## INSTRUCTIONS FOR THE TASK:
Produce one exact copy of the records, no pictures.

## Recorded data:
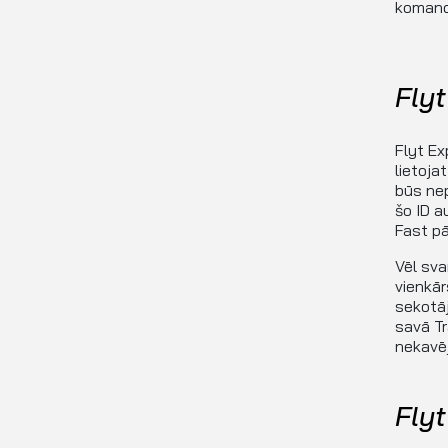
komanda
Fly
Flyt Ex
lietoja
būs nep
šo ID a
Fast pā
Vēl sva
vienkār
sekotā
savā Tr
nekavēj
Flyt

## RESULT:
komanda
Fly
Flyt Ex
lietoja
būs nep
šo ID a
Fast pā
Vēl sva
vienkār
sekotā
savā Tr
nekavēj
Flyt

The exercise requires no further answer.